FlashDangerpants wrote: ↑Thu Apr 20, 2023 3:04 amIf you can only talk about sexes in these terms then you have no place discussing genders whatsoever. The conversation is meaningless to you because you cannot participate at the relelvant conceptual level.
It depends on what you mean by "gender" and "the relevant conceptual level". I've been talking about
sex in purely biological terms, but I didn't say that there is no meaningful, non-synonymous concept of
gender defined in non-biological (psychological or sociological) terms. For example, what Ann Oakley writes makes sense to me. However, I insist on the importance and indispensability of the biological concept of sex in the
gender vs. sex debate.
"Gender is a term that has psychological and cultural rather than biological connotations. If the proper terms for sex are 'male' and 'female', the corresponding terms for gender are 'masculine' and 'feminine'; these latter may be quite independent of (biological) sex. Gender is the amount of masculinity or femininity found in a person, and, obviously, while there are mixtures of both in many humans, the normal male has a preponderance of masculinity and the normal female a preponderance of femininity."
(Oakley, Ann. Sex, Gender and Society. 1972. Reissue, Abingdon: Routledge, 2016. p. 116)
Another example, Holly Lawford-Smith's conception of gender makes sense to me too:
"Gender as social norms and expectations. There is a sex/gender distinction, and sex is indispensable to it. There are two sexes, male and female, and intersex conditions do not undermine this. Gender is a set of social norms and expectations imposed on the basis of sex. There is no understanding gender without sex. Women are subject to the expectation that they be feminine, men that they be masculine. Men are valued more highly than women. Understanding gender as norms imposed on the basis of sex allows us to make predictions, for example about who will be subject to social sanctions (masculine and other gender norm non-conforming women, feminine and other gender norm non-conforming men). And it allows us to think about the social construction of femininity, the ways that women have been ‘made’ to be feminine, both throughout history, and within an individual woman’s lifetime. This understanding allows us to critique a range of social practices, for example the standards of beauty by which women are assessed. These may require women to spend more time and money, and accept more pain and discomfort, than men (for example, to purchase skincare regimens, makeup, hair products, clothing and shoes; to take the extra time needed to apply makeup and style hair; to have body hair plucked, waxed, or lasered; to undergo cosmetic surgeries like breast implants, nose jobs, or labiaplasties). It is the social construction of womanhood that causes some women to disidentify with womanhood and in some cases attempt to disaffiliate from womanhood (‘I am not like that, so I must not be a woman’). And conversely, it is the social construction of womanhood that attracts some people who are not female to identify with womanhood and in some cases affiliate with womanhood (‘I am like that, so I must be a woman’)."

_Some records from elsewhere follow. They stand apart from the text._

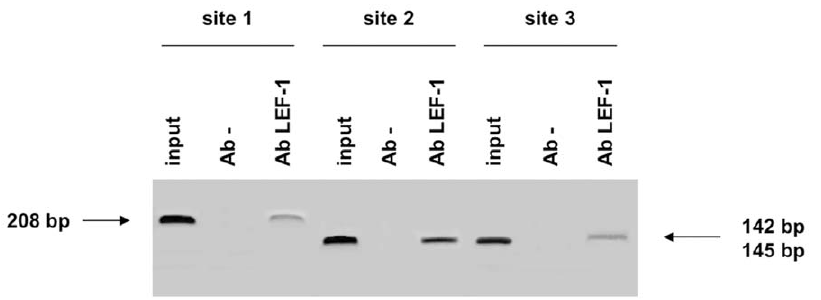
Figure 3. Binding of LEF-1 to the 1.6-kb IDO1 promoter. PCR products were obtained from immunoprecipitates after ChIP assays of HeLa cells and loaded on a ethidium bromide stained-1% agarose gel. Three specific oligonucleotide primer pairs were used to confirm the presence of the three potential LEF-1/TCF binding sites on the 1.6 kb IDO1 promoter region, as predicted by MatInspector. The three corresponding amplicons are sized 208 bp (site 1), 145 bp (site 2) and 142 bp (site 3). Positive controls (Input chromatin DNA before immunoprecipitation), negative controls without antibody (Ab-) and immunoprecipitation with anti-LEF-1 antibody are indicated for each amplified fragment of the IDO1 promoter. Site 1 refers to the putative LEF-1 binding site within the 24-bp motif of the VNTR; sites 2 and 3 refer to the two additional LEF-1 sites predicted by MatInspector.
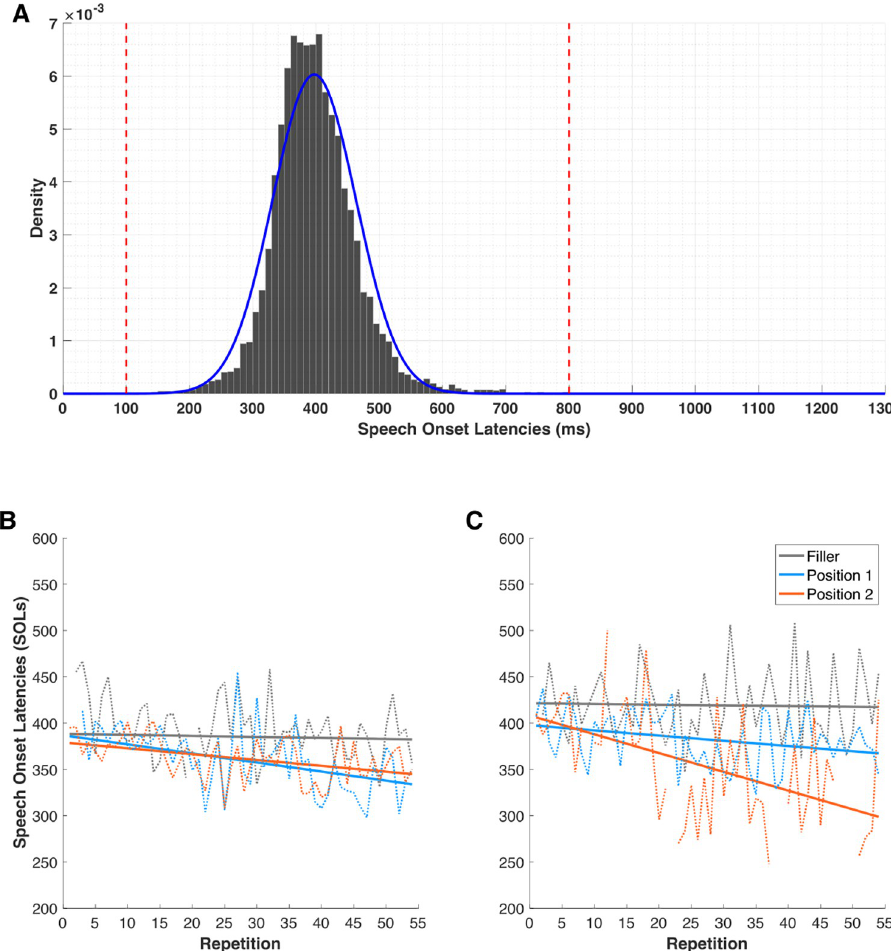
Fig 1. Speech onset latencies (SOLs) for Experiment 1. Note . Density plot of speech onset latencies (SOLs) showing the fitted normal distribution in blue, with a red line indicating our cut-off scores (Panel A). Speech onset latency (SOL) per position for each repetition (dotted lines) and fitted linear regressions (solid lines) in Participant 13 (Panel B) and Participant 11 (Panel C) who was the only participant to explicitly recall the NAD. Discontinuities correspond to missing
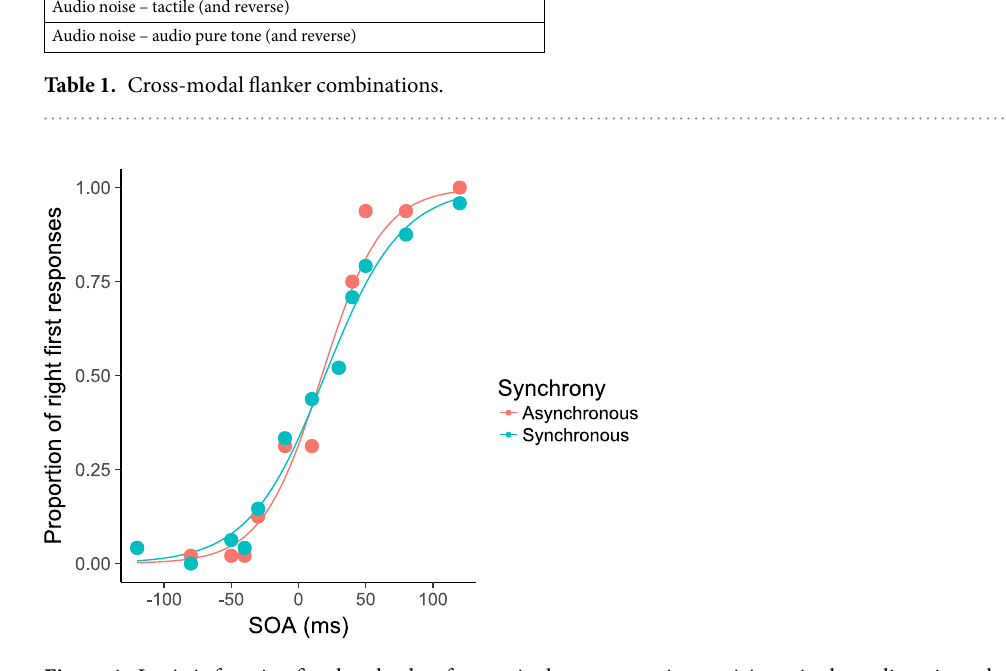
Figure 4. Logistic function fitted to the data from a single representative participant in the audio noise only condition (cross-modal flankers were the same), presented synchronously and asynchronously with the visual onsets. Y-axis represents the proportion of ‘right first’ responses. The steeper slope for reports in the ‘Asynchronous’ presentation condition is consistent with temporal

(Lawford-Smith, Holly. Gender-Critical Feminism. Oxford: Oxford University Press, 2022. pp. x-xi)
By the way, Kathleen Stock distinguishes between four conceptions of gender:
"I will disambiguate four senses of ‘gender’ now. Readers should return to this section if they later come across a use that confuses them. Just as the English word ‘bank’ can refer to the land beside the river, or the institution that looks after your money, the following are four different meanings of the English word ‘gender’ – etymologically related, no doubt, and overlapping in terms of people they apply to, but standing for different things. Here they are.
GENDER1: A polite-sounding word for the division between men and women, understood as a traditional alternative word for biological sex/the division between biological males and females. This word is thought to have the benefit of an absence of
embarrassing connotations of sexiness in the copulatory sense. When a passport application, say, asks for ‘gender’, it’s intended in this sense. In Elizabeth Gaskell’s Cranford, a character refers to the ‘masculine gender’, meaning males/men.
GENDER2: A word for social stereotypes, expectations and norms of ‘masculinity’ and ‘femininity’, originally directed towards biological males and females respectively. These can and do differ from culture to culture, though there are many overlaps too.
GENDER3: A word for the division between men and women, understood, by definition, as a division between two sets of people: those who have the social role of masculinity projected on to them, and those who have the social role of femininity projected on to them. …In the late twentieth century [this view] was enthusiastically endorsed by some feminists as a putative shield against accusations of ‘biological determinism’: the idea that female anatomy is domestic destiny.
GENDER4: A shortened version of the term ‘gender identity’. …[A] common idea is that it is the ‘private experience of gender role’ – roughly, whether you relate to yourself psychologically as a boy or man, girl or woman, or neither, in a way that has nothing directly to do with your sex.
Keeping these different senses in mind is crucial when trying to decipher various claims made by feminists and trans activists."
(Stock, Kathleen. Material Girls: Why Reality Matters for Feminism. London: Fleet, 2021.)